Она вытерла нос бумажным носовым платком, который она вытащила из пачки.
– Все это бред, – сказала она.
– Да.
– Я просто хочу разобраться в этом.
Она взглянула на часы слишком быстро, чтобы увидеть время, и встала.
– Я, пожалуй, пойду, Марти.
– Свидание?
– Нет... – ответила она, прозрачная ложь, которую она и не делала попыток скрывать, – надо бы сходить, купить чего-нибудь. Всегда меня успокаирает. Ты ведь меня знаешь.
«Нет, – подумал он. – Я не знаю тебя. Если я когда-то знал, в чем я сомневаюсь, то это была другая ты, и, о, Боже, как же мне не хватает ее». Он остановил себя. С ней не надо было расставаться так, он знал это по опыту прошлых встреч. Этот цирк должен закончиться прохладно, на формальной ноте, чтобы он мог вернуться в свою камеру и забыть ее до следующего раза.
– Я хотела, чтобы ты понял, – сказала она. – Но, я не думаю, что хорошо все объяснила. Это просто чудовищный бред.
Она не попрощалась, слезы полились снова. И он был уверен, что после разговора с юристами она боялась, что может сдаться в последний момент – из жалости, любви или отчаяния – и, уходя не оглядываясь, она отгоняла от себя эту возможность.

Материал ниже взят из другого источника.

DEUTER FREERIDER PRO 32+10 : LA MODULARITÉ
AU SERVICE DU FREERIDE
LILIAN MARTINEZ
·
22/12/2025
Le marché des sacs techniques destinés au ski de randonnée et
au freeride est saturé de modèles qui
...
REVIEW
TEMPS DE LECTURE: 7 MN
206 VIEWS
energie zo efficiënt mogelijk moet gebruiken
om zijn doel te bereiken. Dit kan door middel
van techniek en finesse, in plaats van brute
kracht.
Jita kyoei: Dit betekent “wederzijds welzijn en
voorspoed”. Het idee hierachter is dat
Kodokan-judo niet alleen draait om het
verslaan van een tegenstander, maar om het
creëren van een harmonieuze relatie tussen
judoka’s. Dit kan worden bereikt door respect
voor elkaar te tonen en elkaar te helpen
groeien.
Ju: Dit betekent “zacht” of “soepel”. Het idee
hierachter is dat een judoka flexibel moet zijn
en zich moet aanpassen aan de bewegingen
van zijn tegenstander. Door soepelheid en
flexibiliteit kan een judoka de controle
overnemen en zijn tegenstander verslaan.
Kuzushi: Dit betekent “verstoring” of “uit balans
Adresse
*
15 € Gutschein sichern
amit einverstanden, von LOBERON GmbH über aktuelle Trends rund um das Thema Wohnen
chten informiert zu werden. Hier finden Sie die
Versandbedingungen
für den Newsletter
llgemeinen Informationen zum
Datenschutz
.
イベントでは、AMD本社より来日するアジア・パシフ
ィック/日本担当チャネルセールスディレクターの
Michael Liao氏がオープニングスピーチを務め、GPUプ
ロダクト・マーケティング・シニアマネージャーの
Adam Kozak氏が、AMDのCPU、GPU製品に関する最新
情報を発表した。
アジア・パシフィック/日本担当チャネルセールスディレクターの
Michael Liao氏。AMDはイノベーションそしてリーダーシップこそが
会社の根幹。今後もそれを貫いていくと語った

Расстроенный, он вернулся в камеру. Фивер спал. Он выдрал из журнала изображение вульвы и прилепил его слюной себе на лоб – его любимое развлечение. Оно глазело – третий глаз – над его сомкнутыми веками, таращась и таращась без надежды на сон.
– Штраусс?
В дверном проеме стоял Пристли, всматриваясь внутрь камеры. Позади него на стене каким-то остряком было нацарапано: «Если у тебя встал, стучи в дверь. Эта блядь сама придет». Это была знакомая хохма – он видел такие шутки, или им подобные, на многих стенах камер, – но теперь, глядя на толстое лицо Пристли, объединение идей – врага и женщины – поразило его своей непристойностью.